He burned off some rubber finding a slot in the park-lot. He strode under a sign reading Public Youth Center No. 947 and walked casually to the reception desk, where a thin man with sergeant's stripes and a pansy haircut looked out of a pile of paperwork.

"Where you think you're going, my pretty lad?"

Wayne grinned down. "Higher I hope than a typewriter jockey."

"Well," the sergeant said. "How tough we are this evening. You have a pass, killer?"

"Wayne Seton. Draft call."

"Oh." The sergeant checked his name off a roster and nodded. He wrote on a slip of paper, handed the pass to Wayne. "Go to the Armory and check out whatever your lusting little heart desires. Then report to Captain Jack, room 307."

"Thanks, sarge dear," Wayne said and took the elevator up to the Armory.

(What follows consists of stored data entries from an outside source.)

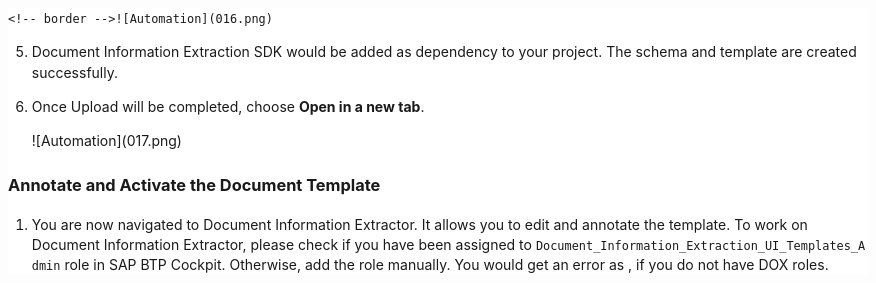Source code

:     <!-- border -->![Automation](016.png)

5. Document Information Extraction SDK would be added as dependency to your project. The schema and template are created successfully.

6. Once Upload will be completed, choose **Open in a new tab**.

    <!-- border -->![Automation](017.png)



### Annotate and Activate the Document Template


1. You are now navigated to Document Information Extractor. It allows you to edit and annotate the template. To work on Document Information Extractor, please check if you have been assigned to `Document_Information_Extraction_UI_Templates_Admin` role in SAP BTP Cockpit. Otherwise, add the role manually. You would get an error as , if you do not have DOX roles.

A tired fat corporal with a naked head blinked up at tall Wayne. Finally he said, "So make up your mind, bud. Think you're the only kid breaking out tonight?"

"Hold your teeth, pop," Wayne said, coolly and slowly lighting a cigarette. "I've decided."

The corporal's little eyes studied Wayne with malicious amusement. "Take it from a vet, bud. Sooner you go the better. It's a big city and you're starting late. You can get a cat, not a mouse, and some babes are clever hellcats in a dark alley."